A visit to a center for children with disabilities in Seville, Spain, spurred Martinez’s decision to pursue a master’s degree in special education at UTEP.

“Working with the kids, I realized that I felt real joy to be there,” said Martinez, who earned a bachelor’s degree in kinesiology in December 2018. “This real-world experience made me more aware of the population I want to work with.”

Thirty students took courses in special education, rehabilitation science and anthropology of food, culture and society.

Classes were followed by daily excursions to places such as Seville’s Parque de María Luisa, Granada’s Alhambra palace and gardens, and Córdoba’s Jewish Quarter and Synagogue.

“It doesn’t matter if you’re from education or liberal arts or health sciences, the bottom line is we all think about health and we all collaborate on health,” said Dahlia Castillo, OTD, UTEP occupational therapy program co-director. “Even teachers think about nutrition for their own students.”

Beverley Argus-Calvo, Ph.D., associate professor in the Department of Educational Psychology and Special Services, said occupational therapy and education students got a taste of what it is like to work together in the real world. Occupational therapists and teachers collaborate in schools to help children succeed in the classroom.

The trip also proved to be an educational experience for Argus-Calvo, Castillo and Héctor M. Enríquez, lecturer in the languages and linguistics department.

“In 20 years at UTEP, last year was my first (study abroad) experience,” Argus-Calvo said. “It’s something that I always wanted to do but I never knew how to do it. Not only was this a learning experience for the students, it was a learning experience for us, too.”

So … Get On Your Way!

Since 2014, UTEP business students interested in learning more about Chinese business culture have traveled each summer to Hangzhou, the capital of Zhejiang province in East China, to study business analytics at Zhejiang University of Finance and Economics (ZUFE).

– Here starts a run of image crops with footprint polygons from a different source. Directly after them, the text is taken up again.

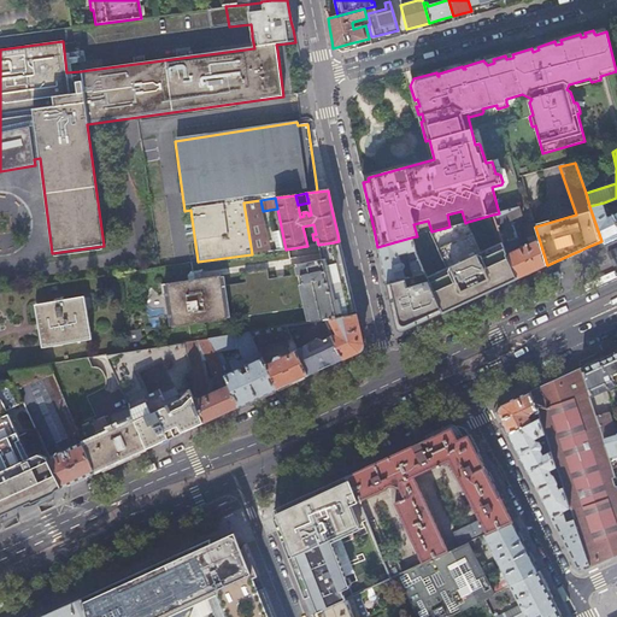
[(263,211),(260,200),(244,203),(252,254),(268,252),(259,211),(263,211)]
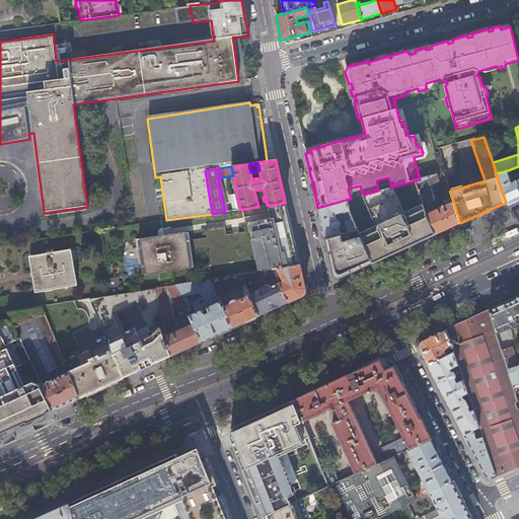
[(508,170),(496,173),(506,203),(515,198),(518,196),(518,178),(512,182),(508,170)]
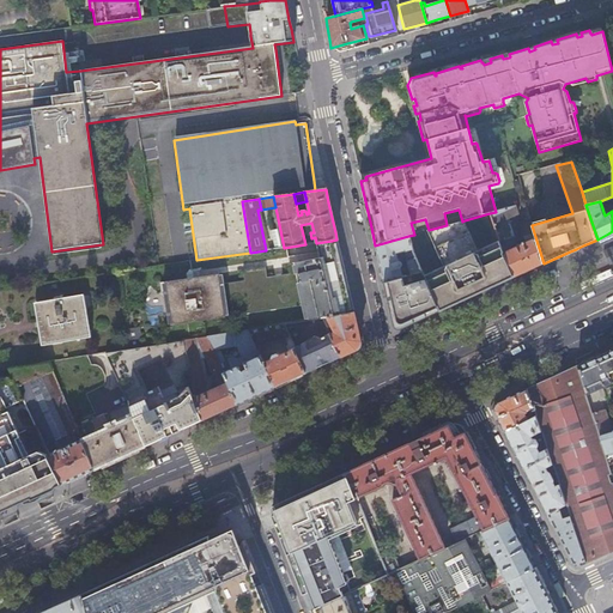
[(544,263),(532,225),(532,222),(520,225),(523,237),(527,242),(519,247),(509,218),(520,213),(517,206),(496,212),(490,213),(499,241),(504,253),(515,277),(525,272),(529,271),(534,268),(544,263)]
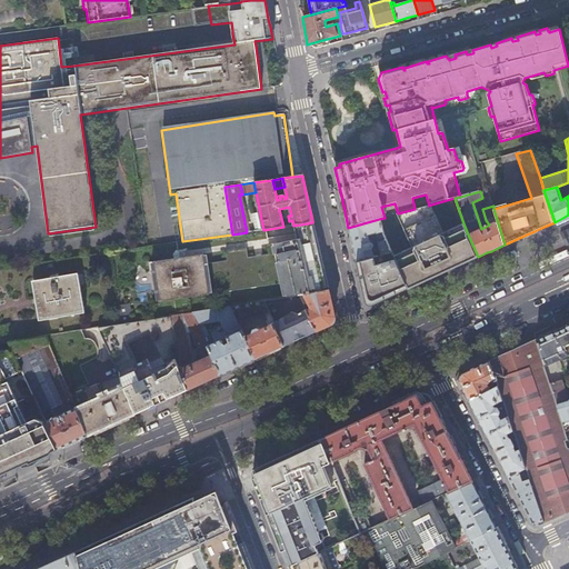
[(412,247),(393,256),(409,288),(442,273),(446,271),(478,257),(468,235),(463,223),(443,232),(431,205),(429,206),(415,209),(398,213),(412,247)]
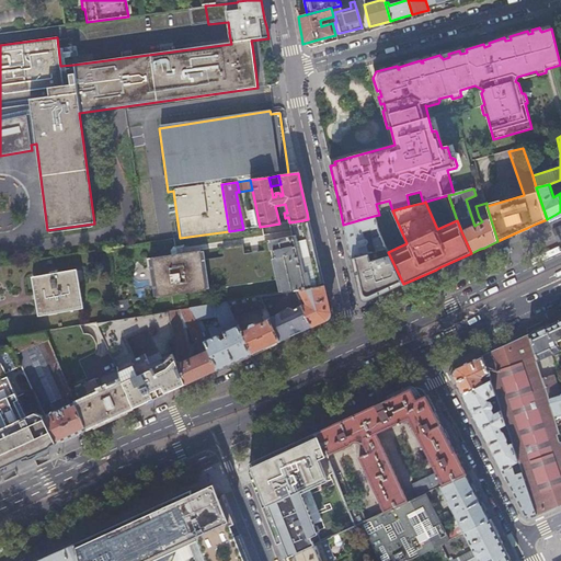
[(374,216),(343,225),(346,236),(347,241),(348,247),(351,259),(368,253),(366,247),(367,245),(368,243),(367,240),(365,239),(364,239),(363,233),(370,231),(375,251),(386,249),(377,229),(374,216)]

For three weeks, undergraduate students such as Andrea Rojas and ZUFE classmates study business intelligence, analytics and decision support. They also engage in business analytics projects, which the ZUFE faculty evaluates at the end of the program. Despite cultural and language differences, students learn to work together in intercultural teams.

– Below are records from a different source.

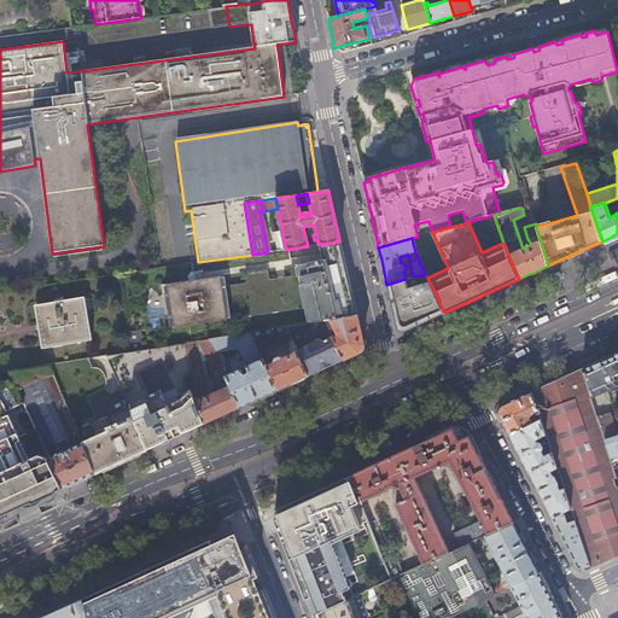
[(356,315),(347,270),(339,242),(334,243),(319,245),(322,260),(302,263),(290,266),(292,277),(268,280),(267,269),(244,273),(245,284),(222,287),(220,277),(167,284),(174,327),(305,307),(308,322),(324,320),(356,315)]
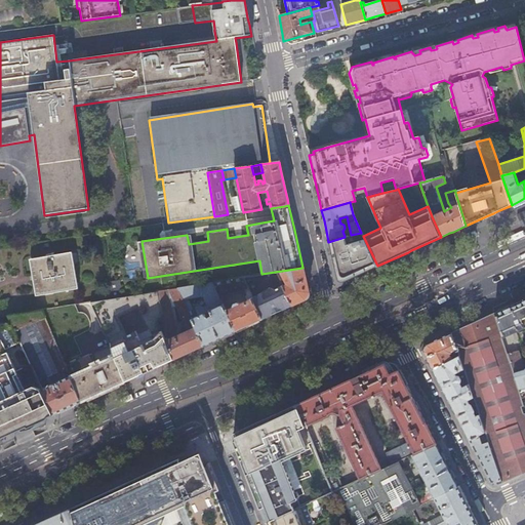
[(363,236),(361,233),(351,235),(345,237),(328,242),(337,279),(337,281),(339,282),(340,282),(342,282),(349,279),(377,266),(363,236)]
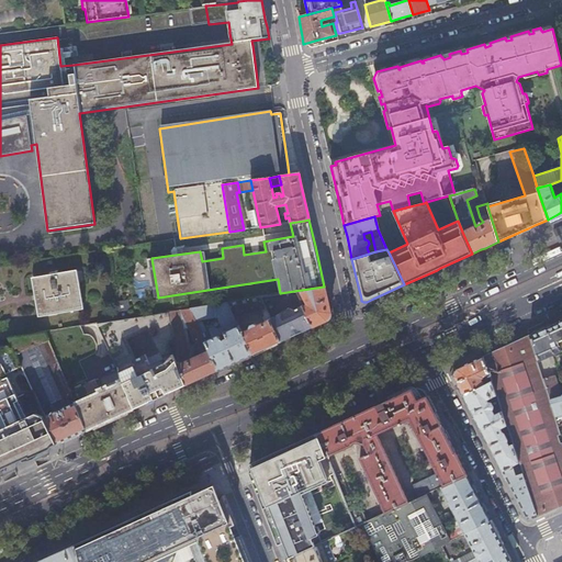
[(49,274),(35,277),(43,316),(80,310),(72,270),(62,272),(60,271),(49,272),(49,274)]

In Hangzhou, China, UTEP students visit Alibaba headquarters, the world’s biggest online commerce company. Photo courtesy of José Humberto Ablanedo-Rosas

In Hangzhou, China, UTEP students visit Alibaba headquarters, the world’s biggest online commerce company. Photo courtesy of José Humberto Ablanedo-Rosas

“This experience taught me a lot of things, principally to recognize how capable I am of solving problems, adapting and learning from different cultures,” said Rojas, who traveled to Hangzhou in 2018. “Being abroad opened my horizons, made me reconsider my main goals in life and got me thinking about why I am here in the world. I honestly enjoyed discovering parts of me I did not know.”

José Humberto Ablanedo-Rosas, Ph.D., associate professor in UTEP’s Department of Marketing and Management, started the program five years ago with Wenyu Zhang, Ph.D., dean and professor at ZUFE’s School of Information, to teach students Chinese business practices. According to the World Bank, China is the world’s second largest economy after the United States.

“China is now one of the most important markets for many products,” said Ablanedo- Rosas, who specializes in operations and supply chain management. “When students come back, they are different because they see the business opportunities that we have in China. It’s not that we can just buy from them, but we can also sell them products and take advantage of that huge market.”

More than 100 UTEP students have participated in the program, which also includes excursions to major Chinese businesses such as Alibaba, the world’s biggest online commerce company, and LOGINK, China’s electronic exchange platform for logistics information sharing. Students also visit the wholesale market known as Yiwu International Trade City to learn about e-commerce and supply chain management in China.

“This experience changes their lives,” Ablanedo-Rosas said. “Their confidence starts to build because they see that they are competitive and they can do what Chinese students can do. Some of them realize that they can work anywhere in the world.”